AI Liability Opposition to Motion for Summary Judgment

IN RE: SOCIAL MEDIA ADOLESCENT ADDICTION/PERSONAL INJURY PRODUCTS LIABILITY LITIGATION

🏛 U.S. District Court for the Northern District of California · 📅 2022-10-06 · 📑 Case 4:22-md-03047-YGR, MDL No. 3047

Issue

In *In re: Social Media Adolescent Addiction/Personal Injury Products Liability Litigation*, the Plaintiffs' Steering Committee argues that Meta and co-defendants designed their platforms with features — including infinite scroll, autoplay, algorithmic notification timing, and gamification mechanics — that were unreasonably dangerous for minor users, and that commercially feasible safer alternatives existed and were knowingly bypassed.
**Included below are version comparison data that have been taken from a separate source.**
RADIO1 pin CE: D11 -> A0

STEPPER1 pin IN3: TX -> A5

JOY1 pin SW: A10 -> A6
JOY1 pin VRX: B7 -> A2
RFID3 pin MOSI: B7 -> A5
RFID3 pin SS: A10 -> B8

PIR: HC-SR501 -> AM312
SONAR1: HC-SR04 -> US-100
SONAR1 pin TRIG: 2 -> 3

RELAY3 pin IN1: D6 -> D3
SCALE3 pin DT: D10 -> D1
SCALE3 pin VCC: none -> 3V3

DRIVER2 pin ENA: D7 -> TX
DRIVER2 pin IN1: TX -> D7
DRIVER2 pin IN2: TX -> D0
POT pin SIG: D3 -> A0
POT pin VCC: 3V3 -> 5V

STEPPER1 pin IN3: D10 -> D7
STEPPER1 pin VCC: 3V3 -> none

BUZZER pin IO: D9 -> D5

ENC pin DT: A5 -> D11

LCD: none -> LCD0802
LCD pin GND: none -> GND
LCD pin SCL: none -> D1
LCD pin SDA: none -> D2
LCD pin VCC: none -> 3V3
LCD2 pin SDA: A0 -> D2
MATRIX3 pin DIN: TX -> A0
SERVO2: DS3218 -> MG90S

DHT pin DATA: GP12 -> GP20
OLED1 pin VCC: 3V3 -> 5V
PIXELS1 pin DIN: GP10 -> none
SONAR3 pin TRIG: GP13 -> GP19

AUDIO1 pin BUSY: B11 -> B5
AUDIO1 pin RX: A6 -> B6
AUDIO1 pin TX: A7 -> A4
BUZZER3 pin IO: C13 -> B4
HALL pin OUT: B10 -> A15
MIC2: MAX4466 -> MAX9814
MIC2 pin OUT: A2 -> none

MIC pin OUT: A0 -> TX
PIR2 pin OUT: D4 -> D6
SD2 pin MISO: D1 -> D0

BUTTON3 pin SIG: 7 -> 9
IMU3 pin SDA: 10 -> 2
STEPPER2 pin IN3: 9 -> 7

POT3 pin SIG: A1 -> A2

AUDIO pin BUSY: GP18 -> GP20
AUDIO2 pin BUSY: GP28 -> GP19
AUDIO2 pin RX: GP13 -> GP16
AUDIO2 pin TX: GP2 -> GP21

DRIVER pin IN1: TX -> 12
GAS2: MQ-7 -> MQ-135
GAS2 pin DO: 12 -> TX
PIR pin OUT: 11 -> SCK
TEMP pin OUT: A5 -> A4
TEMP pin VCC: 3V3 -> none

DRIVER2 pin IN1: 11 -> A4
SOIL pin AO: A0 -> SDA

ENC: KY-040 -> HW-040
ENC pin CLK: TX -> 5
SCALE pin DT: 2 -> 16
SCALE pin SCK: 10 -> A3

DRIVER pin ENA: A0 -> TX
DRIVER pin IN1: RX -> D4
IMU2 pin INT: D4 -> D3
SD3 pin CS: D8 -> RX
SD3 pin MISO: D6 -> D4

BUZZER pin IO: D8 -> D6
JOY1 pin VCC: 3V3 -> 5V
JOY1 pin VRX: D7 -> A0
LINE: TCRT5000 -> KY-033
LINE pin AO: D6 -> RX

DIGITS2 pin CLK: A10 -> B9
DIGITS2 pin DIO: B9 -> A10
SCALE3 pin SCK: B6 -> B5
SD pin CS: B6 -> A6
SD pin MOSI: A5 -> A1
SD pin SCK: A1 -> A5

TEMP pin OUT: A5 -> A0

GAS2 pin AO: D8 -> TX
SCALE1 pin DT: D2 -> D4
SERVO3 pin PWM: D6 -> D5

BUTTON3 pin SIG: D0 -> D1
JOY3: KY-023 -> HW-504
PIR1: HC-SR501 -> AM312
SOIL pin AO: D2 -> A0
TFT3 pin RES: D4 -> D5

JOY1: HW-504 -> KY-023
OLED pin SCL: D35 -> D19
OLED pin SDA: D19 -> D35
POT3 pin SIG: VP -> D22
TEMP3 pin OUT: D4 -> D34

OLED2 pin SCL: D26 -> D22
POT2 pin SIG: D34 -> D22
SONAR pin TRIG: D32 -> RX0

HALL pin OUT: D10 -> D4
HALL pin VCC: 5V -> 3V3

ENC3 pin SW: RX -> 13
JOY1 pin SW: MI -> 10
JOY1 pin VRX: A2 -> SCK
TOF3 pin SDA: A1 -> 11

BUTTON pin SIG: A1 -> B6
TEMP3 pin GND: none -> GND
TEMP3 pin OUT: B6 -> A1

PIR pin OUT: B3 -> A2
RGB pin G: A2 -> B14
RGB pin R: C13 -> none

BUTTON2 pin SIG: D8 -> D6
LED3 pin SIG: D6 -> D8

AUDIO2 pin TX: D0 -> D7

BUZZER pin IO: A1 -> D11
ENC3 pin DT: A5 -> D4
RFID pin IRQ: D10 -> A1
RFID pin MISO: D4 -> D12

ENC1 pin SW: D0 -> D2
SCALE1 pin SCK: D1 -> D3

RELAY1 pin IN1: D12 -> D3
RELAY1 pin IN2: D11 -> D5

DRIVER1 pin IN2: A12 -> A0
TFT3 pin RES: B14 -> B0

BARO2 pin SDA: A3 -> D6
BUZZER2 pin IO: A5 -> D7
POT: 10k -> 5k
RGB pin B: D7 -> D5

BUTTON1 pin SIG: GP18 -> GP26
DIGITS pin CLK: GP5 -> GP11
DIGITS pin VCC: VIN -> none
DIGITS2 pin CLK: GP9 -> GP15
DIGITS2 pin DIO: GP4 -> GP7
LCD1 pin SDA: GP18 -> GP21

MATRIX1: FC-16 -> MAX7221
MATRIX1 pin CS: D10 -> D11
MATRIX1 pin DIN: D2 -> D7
The legal question is whether that evidence is sufficient to create genuine disputes of material fact on design defect and feasibility, precluding summary judgment in Defendants' favor on core products liability claims.

What Happened

Filed on April 13, 2026, as Amended Exhibit 989 to the Plaintiffs' Omnibus Opposition to Defendants' Motions for Summary Judgment (Dkt. 2480), this exhibit is the expert report of Tim Estes, dated May 16, 2025. Estes, who founded the child-safety platform AngelQ, offers opinions that Defendants' platforms were defectively designed through deliberate deployment of compulsive-engagement mechanics targeting minors, relying in part on Defendants' own internal documents to establish contemporaneous knowledge of foreseeable harm. He further argues that meaningful age verification and parental control mechanisms — including credit card checks, government ID scanning, and federated identity systems — were commercially available and in use by comparable platforms such as Xbox, Apple, and Google Family Link well before Defendants implemented them. The report contends that Defendants' eventual parental controls were opt-in, structurally ineffective, and arrived only after harm was already documented, characterizing their inadequacy not as a missed opportunity but as itself a design defect. Estes cites COPPA, the 2023 U.S. Surgeon General's Advisory, and the Kids Online Safety Act as reinforcing the regulatory and normative baseline against which Defendants' design choices should be measured.

Why It Matters

This report represents a significant moment in the effort to establish that products liability design defect doctrine applies to social media platform architecture — a theory that, if credited at summary judgment, would move the litigation past the threshold question of legal viability and into full merits adjudication. The feasibility argument is particularly consequential: by grounding safer alternative design in real-world commercial comparators that predated the alleged harm period, Plaintiffs aim to foreclose any claim of technological impossibility as a matter of law, converting feasibility into a jury question. Two open doctrinal questions hang over the report's reception: whether courts will apply a minor-specific risk-utility standard for engagement features that serve adult users while foreseeably harming children, and whether COPPA compliance functions as a regulatory floor or a safe harbor that displaces common law claims — neither of which has been definitively resolved in this MDL. The report's individual causation gap and its use of Estes's own platform as a feasibility comparator are predictable pressure points that Defendants will likely press in both Daubert proceedings and in reply briefing.